Air Canada to cut jobs amid COVID-19 restrictions, aid talks stalled

Allison Lampert and David Ljunggren
·2-min read
FILE PHOTO: Air Canada airplanes are pictured at Vancouver's international airport in Richmond,

By Allison Lampert and David Ljunggren

MONTREAL/OTTAWA (Reuters) - Air Canada said on Wednesday it would cut first-quarter capacity by an additional 25% as measures to combat COVID-19 hit bookings, while two well-placed sources said talks over a federal aid package had stalled.

Air Canada and rival WestJet Airlines - faced with huge slumps in demand - have been negotiating with the Liberal government since November. Progress is very slow amid disagreements over what Ottawa should offer, said the sources.

Air Canada said capacity in the first quarter would be about 20% of what it was during the first three months of 2019. The latest move by Canada's biggest carrier will mean a workforce reduction of about 1,700 employees.

WestJet said last week it would reduce capacity, with schedule cuts that would mean furloughs, layoffs, unpaid leaves or reduced hours.

The Liberal government says it is prepared to help the carriers but insists they reinstate regional routes they have suspended amid low demand, and refund passengers for tickets they can no longer use.

One source familiar with the talks said Air Canada wanted Ottawa to offer low-cost loans, citing what France, the Netherlands and the United States have done.

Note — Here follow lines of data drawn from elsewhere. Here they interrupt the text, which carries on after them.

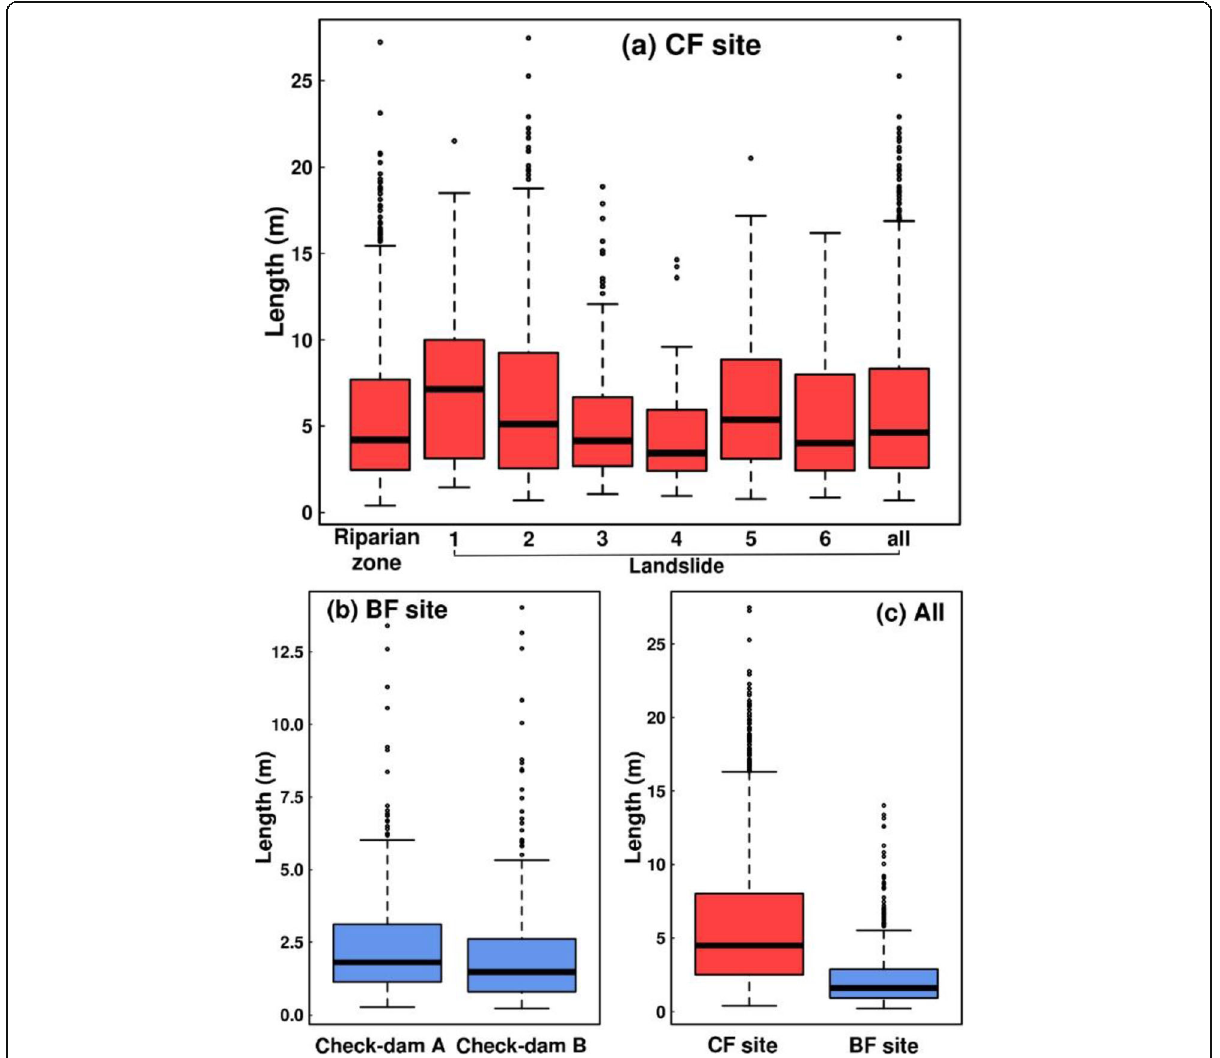
Fig. 8 Boxplots of the extracted lengths: a the coniferous forest (CF) site, b the broadleaf forest (BF) site, and c all measured lengths. In panel a , the labels of the landslides correspond to Fig. 2a ( “ All ” indicates the total number of landslides). The wood piece extracted in the area excluding landslide scars was regarded as the riparian zone (Fig.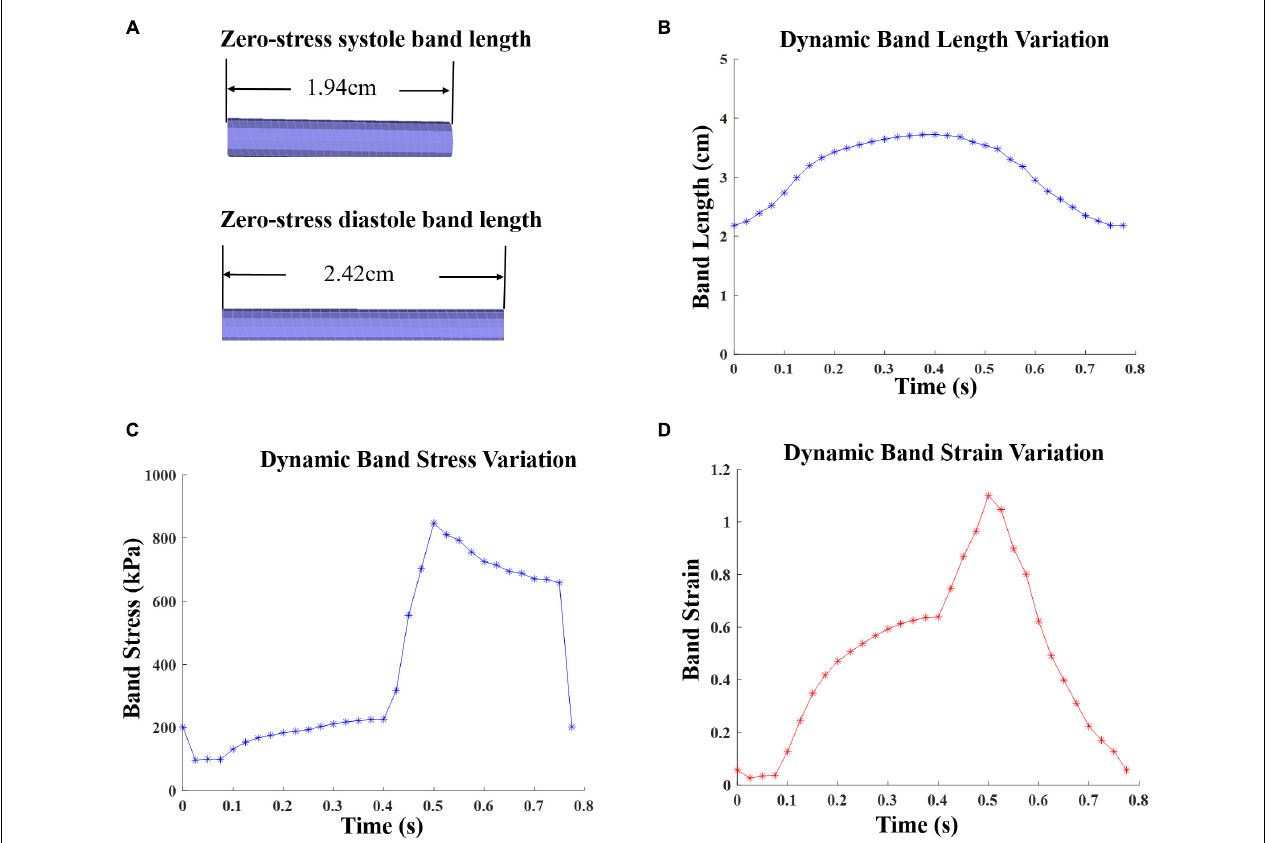
FIGURE 3 | Zero-stress band length and dynamic band stress/strain variations for patient 5 surgery plan D model with 20% active contraction ratio in the entire cardiac cycle. (A) Zero-load band length at systole and diastole. (B) Dynamic band length variation. (C) Dynamic band stress variation. (D) Dynamic band strain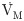
Correlation of HVR and HCVR values (V˙M) in HK483 mice.The values of HRV measured at -2, -1, 1, 2, and 3 days after intranasal inoculation were plotted against those of HCVR at the same times. n = 15 HK483 mice for each day (total 5 days, 75 data points). The significant correlation suggests that a poor HVR is often associated with an inadequate HCVR in HK483 mice.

"The airlines have not bent at all," said the source, who requested anonymity given the sensitivity of the talks.

Ottawa would only agree to better terms if there were "an awful lot more extracted from the airlines," the source added, without providing details.

Air Canada said the job and route cuts "better reflect expected demand" and will "reduce cash burn," but it was not immediately available for comment about the government negotiations.

Jerry Dias, head of the Unifor trade union, said Air Canada's move "leaves airline workers with continued disappointment in the federal government's lack of action."

Ottawa is "disappointed by airlines' decisions to cancel more regional routes," a spokeswoman for new Transport Minister Omar Alghabra said.